Tayside and Central Scotland

Scotland's Charity Air Ambulance goes operational

Scotland's Charity Air Ambulance
Image caption The new helicopter will be tasked through the 999 emergency service

Scotland's first charity-funded air ambulance helicopter has gone operational.

Scotland's Charity Air Ambulance (SCAA) is based at Perth Airport and will supplement the work of the Scottish Ambulance Service.

It will be crewed by Scottish Ambulance Service paramedics and operate 10 hours a day, seven days a week, through the 999 emergency service.

A total of 32 charity-funded helicopter air ambulances operate across England.

The Scottish government funds two helicopters and two fixed-wing aircraft which are based in Glasgow, Inverness and Aberdeen.

The SCAA launch marks the culmination of four years work by a small team of individuals who pulled together a partnership of public, private and third sector organisations to deliver an additional helicopter air ambulance for Scotland.

It will cost about £1.5m each year to fund the aircraft, pilots, paramedics and charity staff.

SCAA chairman John Bullough said: "Today's launch marks a real milestone for everyone involved.

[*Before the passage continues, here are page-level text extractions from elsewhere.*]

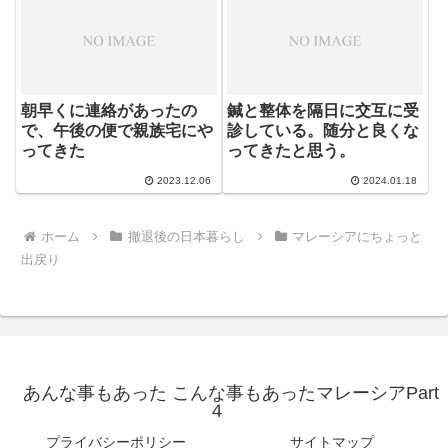
朝早くに連絡があったの
鍼と整体を隔日に交互に受
で、午後の便で親族宅にや
診している。随分と良くな
ってきた
ってきたと思う。
2023.12.06
2024.01.18
ホーム
撤退後の日本暮らし
マレーシアにちょっと
出戻り
あんな事もあった こんな事もあったマレーシアPart
４
プライバシーポリシー
サイトマップ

To have a resource like this for all the people of Scotland is just tremendous - but it will take each and every one of us to maintain this vital life-saving service.

"This will be the people's air ambulance, funded by the public and supported by communities the length and breadth of the country who recognise the value of fast-reaction clinical air support in the face of mishap, illness and tragedy.

"We've been really heartened by - and appreciative of - the amazing support the charity has received in order to bring us to operational readiness. But we need the help of everyone in Scotland to keep the country's charity air ambulance flying in the months and years ahead."

'Welcome addition'

Launching the new charity service, Health Secretary Alex Neil, said: "The Scottish Ambulance Service air ambulance is the only publicly funded air ambulance service in the UK and it continues to provide a vital service for patients across Scotland.

"I hope that this new charity funded air ambulance will help to enhance the provision of air ambulances across the country.

"It is important that patients can rely on the provision of a safe, responsive and high-quality air ambulance service and the funds raised by this charity will help to continue to deliver a world-class, future-proof service that has been specifically designed to benefit patients throughout Scotland."

Pauline Howie, chief executive of the Scottish Ambulance Service, said the new air ambulance was a "welcome addition" to its fleet of helicopters and aeroplanes.

She added: "The additional helicopter will bring more flexibility and resilience to air ambulance operations across Scotland. It will be crewed by our own paramedics and tasked by our Ambulance Control Centre in the same way as our own aircraft."